There are also a number of investment-oriented online communities on the Internet, many of which are populated by experienced investors who are more than happy to give some advice free of charge. These websites also have the virtue – one you don’t get from a paid financial advisor – of effectively testing every claim or call somebody makes against the wisdom of the crowd.
Keep it Simple
The financial services community thrives on offering new products for investors, and in recent years it has pioneered the widespread use of derivatives, options and other complicated instruments. But the truth of the matter is that you don’t really need to know how those work or how to use them. Instead, keep things simple.
That’s the rationale behind the so-called “Couch Potato Portfolio” that was invented by financial journalist Scott Burns in 1982 and popularized in Canada by MoneySense magazine two decades later. Forget complicated derivatives, options trading or even the more old-fashioned practice of stock picking. Instead, figure out your risk tolerance and allocate your money to ETFs that track the broadest available markets.
For example, if you want to have 60 per cent of your money in equities and 40 per cent in bonds, you would put 20 per cent of your cash into a Canadian equity ETF, 40 per cent into an international equity ETF, and 40 per cent into a Canadian bond ETF. That’s it – just three investments, no matter how large your nest egg might be. You can tweak the percentage that goes into bonds and stocks, of course, and add a bit of colour to this basic template by allocating 10 per cent to an ETF that tracks REITs, real-return bonds, preferred shares, gold or a specific emerging market if you so prefer. But in the end, as counterintuitive as it might sound, it’s best to keep things simple.
Take a Walk
In his seminal 1973 book called A Random Walk Down Wall Street, Burton Malkiel made the unpopular case – at least, unpopular on Wall Street – that stockbrokers weren’t actually able to outperform the market indices. His book eventually gave birth to the so-called Random Walk Theory, which postulates that the future path of a given stock’s price cannot be predicted effectively or reliably by charts, momentum or any other form of pattern recognition.
The book also gave rise to the index fund, a financial instrument that sought to track the performance of an index rather than trying to beat it. “What we need,” Malkiel wrote, “is a no-load, minimum-management-fee mutual fund that simply buys the hundreds of stocks making up the broad stock market averages and does no trading from security to security in an attempt to catch the winners.”

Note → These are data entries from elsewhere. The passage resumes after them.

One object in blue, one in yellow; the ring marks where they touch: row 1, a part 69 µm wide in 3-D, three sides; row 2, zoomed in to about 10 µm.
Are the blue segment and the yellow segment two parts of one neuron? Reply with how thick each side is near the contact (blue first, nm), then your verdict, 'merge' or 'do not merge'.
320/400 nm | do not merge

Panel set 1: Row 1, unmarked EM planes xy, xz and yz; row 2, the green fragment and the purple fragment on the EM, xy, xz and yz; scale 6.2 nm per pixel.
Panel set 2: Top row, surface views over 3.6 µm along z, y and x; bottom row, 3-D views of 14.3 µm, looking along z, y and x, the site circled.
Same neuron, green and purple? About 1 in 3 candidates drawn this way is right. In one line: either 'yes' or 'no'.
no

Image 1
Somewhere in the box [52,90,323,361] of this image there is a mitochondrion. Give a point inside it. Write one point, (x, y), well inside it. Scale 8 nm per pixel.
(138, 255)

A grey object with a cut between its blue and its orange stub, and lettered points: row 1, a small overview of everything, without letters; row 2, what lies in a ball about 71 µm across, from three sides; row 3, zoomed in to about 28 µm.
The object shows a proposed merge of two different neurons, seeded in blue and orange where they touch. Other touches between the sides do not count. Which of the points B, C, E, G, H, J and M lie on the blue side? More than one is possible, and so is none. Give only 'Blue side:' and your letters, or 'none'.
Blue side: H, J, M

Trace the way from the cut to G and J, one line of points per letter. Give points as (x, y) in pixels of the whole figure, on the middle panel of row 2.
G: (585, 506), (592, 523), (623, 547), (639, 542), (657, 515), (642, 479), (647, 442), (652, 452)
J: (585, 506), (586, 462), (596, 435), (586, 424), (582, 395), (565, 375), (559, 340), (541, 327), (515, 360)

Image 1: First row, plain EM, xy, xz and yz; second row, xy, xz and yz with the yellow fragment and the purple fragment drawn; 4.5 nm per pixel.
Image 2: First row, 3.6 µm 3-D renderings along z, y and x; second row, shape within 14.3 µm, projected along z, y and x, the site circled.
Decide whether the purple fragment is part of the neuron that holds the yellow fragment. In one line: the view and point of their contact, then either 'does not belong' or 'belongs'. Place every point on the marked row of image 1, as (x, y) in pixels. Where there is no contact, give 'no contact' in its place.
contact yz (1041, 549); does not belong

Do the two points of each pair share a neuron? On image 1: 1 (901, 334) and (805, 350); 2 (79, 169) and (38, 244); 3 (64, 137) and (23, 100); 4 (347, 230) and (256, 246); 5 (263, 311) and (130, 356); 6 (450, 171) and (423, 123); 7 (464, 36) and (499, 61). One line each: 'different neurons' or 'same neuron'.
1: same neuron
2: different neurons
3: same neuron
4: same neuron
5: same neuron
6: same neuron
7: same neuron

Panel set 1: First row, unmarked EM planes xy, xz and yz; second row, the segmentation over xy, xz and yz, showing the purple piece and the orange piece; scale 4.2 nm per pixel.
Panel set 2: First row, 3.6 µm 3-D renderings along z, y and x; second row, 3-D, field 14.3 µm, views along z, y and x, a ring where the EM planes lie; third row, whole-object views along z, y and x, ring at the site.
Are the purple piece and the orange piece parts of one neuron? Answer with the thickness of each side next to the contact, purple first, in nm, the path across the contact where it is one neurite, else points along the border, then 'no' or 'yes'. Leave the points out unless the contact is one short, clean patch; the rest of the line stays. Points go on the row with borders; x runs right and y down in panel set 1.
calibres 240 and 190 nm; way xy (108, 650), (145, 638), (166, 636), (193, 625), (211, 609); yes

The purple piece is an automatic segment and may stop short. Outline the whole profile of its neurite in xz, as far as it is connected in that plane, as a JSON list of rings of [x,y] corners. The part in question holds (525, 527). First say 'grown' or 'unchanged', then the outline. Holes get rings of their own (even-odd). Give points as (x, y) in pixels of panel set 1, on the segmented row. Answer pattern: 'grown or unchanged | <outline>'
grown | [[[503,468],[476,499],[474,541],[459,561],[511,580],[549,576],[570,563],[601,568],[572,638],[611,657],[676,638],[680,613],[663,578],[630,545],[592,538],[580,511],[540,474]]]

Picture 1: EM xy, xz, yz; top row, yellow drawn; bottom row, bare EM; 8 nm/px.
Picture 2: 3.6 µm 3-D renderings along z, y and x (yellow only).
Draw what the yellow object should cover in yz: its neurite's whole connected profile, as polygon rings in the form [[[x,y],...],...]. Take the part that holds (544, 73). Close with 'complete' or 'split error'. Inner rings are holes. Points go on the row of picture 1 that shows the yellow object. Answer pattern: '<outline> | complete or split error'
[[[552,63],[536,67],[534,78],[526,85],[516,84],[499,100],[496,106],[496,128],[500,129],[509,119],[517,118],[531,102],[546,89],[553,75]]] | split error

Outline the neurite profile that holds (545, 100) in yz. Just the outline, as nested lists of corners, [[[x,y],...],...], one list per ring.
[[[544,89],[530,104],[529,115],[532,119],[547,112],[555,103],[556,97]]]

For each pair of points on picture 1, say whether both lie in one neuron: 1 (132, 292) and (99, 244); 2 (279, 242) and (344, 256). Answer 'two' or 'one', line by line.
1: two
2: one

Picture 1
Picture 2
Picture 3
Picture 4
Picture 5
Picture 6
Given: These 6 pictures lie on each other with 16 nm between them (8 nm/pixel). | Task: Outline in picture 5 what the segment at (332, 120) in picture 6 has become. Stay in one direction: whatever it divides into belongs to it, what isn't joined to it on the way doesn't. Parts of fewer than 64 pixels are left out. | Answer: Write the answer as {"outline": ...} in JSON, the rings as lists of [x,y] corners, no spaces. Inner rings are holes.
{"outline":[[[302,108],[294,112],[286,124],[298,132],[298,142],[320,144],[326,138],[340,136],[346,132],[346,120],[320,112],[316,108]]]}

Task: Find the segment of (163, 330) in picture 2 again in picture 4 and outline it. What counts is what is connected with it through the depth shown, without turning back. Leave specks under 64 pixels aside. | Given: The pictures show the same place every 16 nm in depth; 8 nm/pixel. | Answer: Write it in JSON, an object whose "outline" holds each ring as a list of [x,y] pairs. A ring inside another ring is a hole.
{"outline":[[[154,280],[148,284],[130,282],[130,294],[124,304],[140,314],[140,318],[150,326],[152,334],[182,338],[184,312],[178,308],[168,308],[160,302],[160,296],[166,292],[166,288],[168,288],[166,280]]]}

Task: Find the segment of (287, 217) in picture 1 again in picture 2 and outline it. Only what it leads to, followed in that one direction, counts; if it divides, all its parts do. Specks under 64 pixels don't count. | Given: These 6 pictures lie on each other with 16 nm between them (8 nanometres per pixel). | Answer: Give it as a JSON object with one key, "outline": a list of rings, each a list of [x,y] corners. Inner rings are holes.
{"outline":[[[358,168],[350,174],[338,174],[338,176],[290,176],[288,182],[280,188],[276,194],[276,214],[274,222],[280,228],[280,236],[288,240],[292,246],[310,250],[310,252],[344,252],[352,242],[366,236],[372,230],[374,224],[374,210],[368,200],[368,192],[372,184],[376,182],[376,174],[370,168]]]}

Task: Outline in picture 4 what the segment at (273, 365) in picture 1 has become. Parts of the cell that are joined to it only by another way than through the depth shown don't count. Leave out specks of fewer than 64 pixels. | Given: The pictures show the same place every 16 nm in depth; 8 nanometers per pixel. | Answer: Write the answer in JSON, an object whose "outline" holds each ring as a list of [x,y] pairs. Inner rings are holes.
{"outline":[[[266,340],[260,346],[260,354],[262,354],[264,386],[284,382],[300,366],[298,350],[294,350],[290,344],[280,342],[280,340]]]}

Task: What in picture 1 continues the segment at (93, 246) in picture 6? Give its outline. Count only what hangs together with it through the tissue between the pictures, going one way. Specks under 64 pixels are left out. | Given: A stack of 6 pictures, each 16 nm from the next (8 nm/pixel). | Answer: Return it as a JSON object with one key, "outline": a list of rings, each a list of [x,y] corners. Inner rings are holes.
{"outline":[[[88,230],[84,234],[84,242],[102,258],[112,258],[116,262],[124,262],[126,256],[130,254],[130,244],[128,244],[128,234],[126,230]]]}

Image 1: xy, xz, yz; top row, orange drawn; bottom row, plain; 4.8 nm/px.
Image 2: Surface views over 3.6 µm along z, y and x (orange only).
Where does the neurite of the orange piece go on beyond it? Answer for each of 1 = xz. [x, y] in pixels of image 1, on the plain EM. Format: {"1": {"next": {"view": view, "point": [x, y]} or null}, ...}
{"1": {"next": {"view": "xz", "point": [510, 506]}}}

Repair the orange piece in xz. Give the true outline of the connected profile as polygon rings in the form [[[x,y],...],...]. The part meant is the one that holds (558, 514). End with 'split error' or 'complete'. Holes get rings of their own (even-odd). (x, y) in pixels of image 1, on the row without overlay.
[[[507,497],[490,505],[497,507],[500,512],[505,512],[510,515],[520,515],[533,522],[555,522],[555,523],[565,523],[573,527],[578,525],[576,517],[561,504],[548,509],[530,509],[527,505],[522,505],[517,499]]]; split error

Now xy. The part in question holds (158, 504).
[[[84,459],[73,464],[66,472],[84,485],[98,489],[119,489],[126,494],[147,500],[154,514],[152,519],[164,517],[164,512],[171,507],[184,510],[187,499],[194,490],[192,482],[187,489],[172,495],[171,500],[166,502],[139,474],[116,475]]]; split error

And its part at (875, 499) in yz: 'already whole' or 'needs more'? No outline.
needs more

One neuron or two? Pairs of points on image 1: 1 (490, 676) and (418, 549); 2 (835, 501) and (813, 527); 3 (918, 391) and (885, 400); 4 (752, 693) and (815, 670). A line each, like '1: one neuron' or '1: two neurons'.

It wasn’t long after that the first such index fund was created, and on December 31, 1975, the Vanguard 500 Index Fund was made available to investors. Interest in the product, which tracked the Standard & Poor’s 500 Index, was slow to build, and the fund started with only$11 million in assets. But as its merits became self-evident and institutional investors started to buy in, it mushroomed in size. By March 31, 2011, it controlled over $54 billion in assets.